Washington is the second leading state in exports per capita, according to the 2007 WashACE Redbook, published by the Washington Alliance for a Competitive Economy. But our ranking is even more impressive when you consider that the number one state, Vermont, is very small. Vermont exports only $4.2 billion, equivalent to $6,805 for each of that state’s 625,000 citizens. Washington produces $40 billion in exports—$6,035 for each of our state’s 6.3 million citizens.
That same WashACE report also shows our state’s glaring weaknesses. Four years ago, some of those shortcomings caused Boeing to consider other locations for their 787 assembly plant.
"Washington continues to be a high-cost state, a fact that AWB and business leaders continue to point out to elected officials through WashACE," said AWB President Don Brunell.
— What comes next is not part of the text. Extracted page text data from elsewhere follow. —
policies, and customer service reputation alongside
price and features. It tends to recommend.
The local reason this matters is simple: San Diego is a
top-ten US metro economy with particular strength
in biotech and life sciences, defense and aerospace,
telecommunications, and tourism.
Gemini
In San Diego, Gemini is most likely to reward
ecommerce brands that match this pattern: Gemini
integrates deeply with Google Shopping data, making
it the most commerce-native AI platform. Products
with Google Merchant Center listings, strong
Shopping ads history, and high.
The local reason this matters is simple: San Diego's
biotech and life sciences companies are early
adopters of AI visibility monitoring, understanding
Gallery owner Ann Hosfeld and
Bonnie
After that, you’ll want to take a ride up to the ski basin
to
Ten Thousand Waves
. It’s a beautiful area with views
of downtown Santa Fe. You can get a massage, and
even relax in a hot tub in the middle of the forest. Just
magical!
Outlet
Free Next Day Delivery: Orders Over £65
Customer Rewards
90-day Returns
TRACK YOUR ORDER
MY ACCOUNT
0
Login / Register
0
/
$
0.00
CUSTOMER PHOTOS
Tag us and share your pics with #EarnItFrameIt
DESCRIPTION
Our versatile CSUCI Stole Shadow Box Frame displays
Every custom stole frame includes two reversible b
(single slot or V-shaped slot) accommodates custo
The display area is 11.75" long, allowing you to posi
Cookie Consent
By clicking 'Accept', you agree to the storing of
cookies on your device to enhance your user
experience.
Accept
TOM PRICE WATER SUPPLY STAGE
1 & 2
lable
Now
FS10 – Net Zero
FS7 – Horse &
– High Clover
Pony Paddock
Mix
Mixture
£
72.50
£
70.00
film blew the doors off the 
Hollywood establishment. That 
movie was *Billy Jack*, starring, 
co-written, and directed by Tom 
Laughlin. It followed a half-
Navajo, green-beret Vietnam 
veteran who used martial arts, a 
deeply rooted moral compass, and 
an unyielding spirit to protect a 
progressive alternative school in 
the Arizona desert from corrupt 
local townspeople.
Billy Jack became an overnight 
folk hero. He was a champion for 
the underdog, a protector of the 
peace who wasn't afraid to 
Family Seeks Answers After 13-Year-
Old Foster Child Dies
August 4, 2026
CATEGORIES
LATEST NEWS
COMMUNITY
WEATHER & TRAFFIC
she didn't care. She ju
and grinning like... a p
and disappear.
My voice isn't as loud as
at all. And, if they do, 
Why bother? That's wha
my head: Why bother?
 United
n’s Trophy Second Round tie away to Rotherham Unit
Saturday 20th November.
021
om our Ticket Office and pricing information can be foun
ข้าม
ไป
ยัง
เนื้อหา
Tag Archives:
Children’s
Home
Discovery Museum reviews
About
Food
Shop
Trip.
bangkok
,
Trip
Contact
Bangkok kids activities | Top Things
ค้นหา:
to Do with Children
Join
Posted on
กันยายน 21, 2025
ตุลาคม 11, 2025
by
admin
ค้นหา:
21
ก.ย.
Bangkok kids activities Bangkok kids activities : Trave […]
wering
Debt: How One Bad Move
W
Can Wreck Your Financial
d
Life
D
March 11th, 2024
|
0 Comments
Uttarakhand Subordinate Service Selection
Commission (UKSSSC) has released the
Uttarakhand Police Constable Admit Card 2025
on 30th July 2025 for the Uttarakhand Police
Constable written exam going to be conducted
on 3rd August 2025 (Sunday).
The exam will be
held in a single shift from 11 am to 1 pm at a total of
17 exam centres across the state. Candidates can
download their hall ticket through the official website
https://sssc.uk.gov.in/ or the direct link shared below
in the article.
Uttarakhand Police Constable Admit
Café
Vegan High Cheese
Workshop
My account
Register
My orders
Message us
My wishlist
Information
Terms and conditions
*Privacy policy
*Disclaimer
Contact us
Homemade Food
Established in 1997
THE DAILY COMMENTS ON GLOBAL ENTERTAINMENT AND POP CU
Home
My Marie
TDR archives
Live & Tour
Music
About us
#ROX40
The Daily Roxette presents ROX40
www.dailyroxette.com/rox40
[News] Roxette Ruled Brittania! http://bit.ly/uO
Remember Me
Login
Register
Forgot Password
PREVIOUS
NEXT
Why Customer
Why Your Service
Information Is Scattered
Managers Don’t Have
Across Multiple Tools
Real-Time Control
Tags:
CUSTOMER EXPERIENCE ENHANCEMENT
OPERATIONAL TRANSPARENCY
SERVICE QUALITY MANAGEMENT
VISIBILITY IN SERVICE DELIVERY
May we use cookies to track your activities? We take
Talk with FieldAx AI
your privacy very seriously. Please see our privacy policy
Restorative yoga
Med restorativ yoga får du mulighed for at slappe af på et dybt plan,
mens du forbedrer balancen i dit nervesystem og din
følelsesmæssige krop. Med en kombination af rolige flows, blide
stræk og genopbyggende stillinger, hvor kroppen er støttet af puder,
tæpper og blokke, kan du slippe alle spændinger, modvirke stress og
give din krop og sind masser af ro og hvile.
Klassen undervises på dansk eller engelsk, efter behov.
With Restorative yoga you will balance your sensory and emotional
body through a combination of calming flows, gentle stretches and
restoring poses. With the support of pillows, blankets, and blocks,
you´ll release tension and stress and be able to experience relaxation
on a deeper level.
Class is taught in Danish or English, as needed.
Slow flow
"Competitiveness is a moving target. Other states and nations want Boeing and other companies to locate factories there," said Brunell. "They covet the family-wage jobs with good benefits and the revenues those plants generate. We simply cannot assume that because Boeing is assembling its aircraft in Washington today, they will in the future. If costs are too high and our businesses are not competitive, jobs will slip away."
Costs matter
Boeing continues to issue those same warnings. In 2002, then Boeing Commercial Airplane CEO Alan Mulally told lawmakers in Olympia that unemployment costs in Washington were the highest of any Boeing location. Mulally stressed that, despite the company’s 100-year history in the state, Washington could not assume the company would stay—a point that was made painfully clear in 2000 when Boeing moved its corporate headquarters to Chicago.
In 2003, Gov. Gary Locke and state lawmakers approved a series of "competitiveness" bills to convince Boeing to assemble the 787 in Everett. The package included major unemployment insurance reforms which were largely reversed in 2005. Last year, lawmakers approved another UI reform bill that took some of the sting out of the 2005 reversal, but that legislation may not survive a challenge by the U.S. Department of Labor.
Meanwhile, Washington’s unemployment taxes remain the nation’s highest. Employers, on average, pay $865 per worker each year, compared to the national average of $317.
Union organizers target suppliers
Last year, union leaders pushed a bill that essentially leverages its organizers' influence with non-union Boeing suppliers. It died midway through the session, but will be back in 2008. If that legislation is adopted, aerospace-related companies with fabrication plants in our state could lose tax credits and other incentives granted in the 2003 competitiveness package if they don’t bow to union organizing pressure.
If unions are successful in tying the state’s incentives to union organizing, they won’t stop with aerospace. They will go after other manufacturers, including those in the very high-tech sector that our state elected officials are hoping to entice.
So, while we all are encouraged by the Dreamliner’s debut, we should remember that it took a lot of heavy lifting to make sure Boeing put the "Made in Washington" label on the 787. Keeping that label should be our primary goal.
Boeing’s corporate headquarters were moved out of Washington. The rest of Boeing’s operation can be moved, as well, if unions and elected officials aren’t careful.